At 100 ISO if I set the histogram to show dynamic range (Overlay > RAW EV Indicator > Dynamic Range), it gives me the value of D11, which tallies up with what I've read about the 5D Mk3 which is that it has 11 stops of dynamic range.

However, If I set the histogram to show an ETTR Hint  (Overlay > RAW EV Indicator > Show ETTR Hint) and cover my lens, the maximum value that is displayed is 9.3EV, suggesting that the difference between no exposure (because the lens is covered) and overexposure / over-saturation is only 9.3EV.

Additionally, with the lens covered, the histogram displays data over the first three EV bars. With no light entering the camera, I would expect a spike at (or around) the left edge of the first EV bar.

So why does the ETTR hint max out at 9.3EV when the camera has a dynamic range of 11EV, and why does the histogram show 3EVs of data when no light is entering the camera?

a1ex

The noise in the image tricks ETTR here. The hint is computed from the brightest pixels on the histogram, which are quite a bit above one standard deviation (which gives the noise floor).

Let's check the math:

- At DR = 11 EV, you have about 7 units of noise (this is one standard deviation). White level is roughly about 15000, so DR = log2(15000/7) = 11.07 EV.

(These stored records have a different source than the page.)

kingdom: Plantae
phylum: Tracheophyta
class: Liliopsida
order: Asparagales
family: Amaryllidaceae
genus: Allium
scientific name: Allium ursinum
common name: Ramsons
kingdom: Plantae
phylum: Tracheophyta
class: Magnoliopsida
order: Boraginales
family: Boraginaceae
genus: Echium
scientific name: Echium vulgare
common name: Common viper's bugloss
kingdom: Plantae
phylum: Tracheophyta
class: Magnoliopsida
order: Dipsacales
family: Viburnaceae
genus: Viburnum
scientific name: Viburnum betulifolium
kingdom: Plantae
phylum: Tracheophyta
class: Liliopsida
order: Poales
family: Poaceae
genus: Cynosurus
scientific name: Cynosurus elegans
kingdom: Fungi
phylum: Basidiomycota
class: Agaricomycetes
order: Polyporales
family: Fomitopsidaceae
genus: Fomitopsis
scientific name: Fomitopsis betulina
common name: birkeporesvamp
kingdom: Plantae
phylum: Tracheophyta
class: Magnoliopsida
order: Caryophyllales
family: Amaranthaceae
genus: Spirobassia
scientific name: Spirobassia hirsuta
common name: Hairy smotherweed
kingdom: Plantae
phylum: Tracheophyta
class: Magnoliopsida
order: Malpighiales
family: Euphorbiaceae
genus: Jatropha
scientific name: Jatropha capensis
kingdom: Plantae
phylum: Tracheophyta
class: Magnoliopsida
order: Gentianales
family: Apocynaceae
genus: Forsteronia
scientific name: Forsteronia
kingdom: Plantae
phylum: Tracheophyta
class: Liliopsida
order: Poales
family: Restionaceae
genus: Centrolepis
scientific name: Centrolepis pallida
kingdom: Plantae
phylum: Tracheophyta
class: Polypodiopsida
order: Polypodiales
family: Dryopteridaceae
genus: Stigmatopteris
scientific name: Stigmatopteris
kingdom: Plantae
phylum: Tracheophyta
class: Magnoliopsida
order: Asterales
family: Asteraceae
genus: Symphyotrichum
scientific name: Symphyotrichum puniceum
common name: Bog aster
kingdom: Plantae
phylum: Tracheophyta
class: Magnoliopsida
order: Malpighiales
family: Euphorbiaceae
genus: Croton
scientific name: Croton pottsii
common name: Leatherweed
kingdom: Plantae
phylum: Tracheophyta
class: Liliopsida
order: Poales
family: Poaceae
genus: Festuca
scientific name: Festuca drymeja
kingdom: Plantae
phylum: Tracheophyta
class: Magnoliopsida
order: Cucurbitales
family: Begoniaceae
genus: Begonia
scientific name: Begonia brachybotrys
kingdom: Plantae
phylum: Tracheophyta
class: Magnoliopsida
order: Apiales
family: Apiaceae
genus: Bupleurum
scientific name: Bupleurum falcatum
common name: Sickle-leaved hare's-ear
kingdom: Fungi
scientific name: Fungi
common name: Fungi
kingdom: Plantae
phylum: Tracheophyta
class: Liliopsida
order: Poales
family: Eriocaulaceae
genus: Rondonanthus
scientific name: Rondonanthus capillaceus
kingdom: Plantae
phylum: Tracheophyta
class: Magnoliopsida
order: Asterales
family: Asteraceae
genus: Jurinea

- If ETTR would meter on the 99.7th percentile (a rough approximation), that level would be at 3 standard deviations above black. So, the hint would be log2(15000/7/3) = 9.48 EV.

Pretty close, no?

BTW, in the absence of light, the correct value for the ETTR hint would be... infinity. And the histogram will show - guess what - the noise.

Recommended reading: http://theory.uchicago.edu/~ejm/pix/20d/tests/noise/

Pedr

Thanks for the detailed explanation and that link looks great.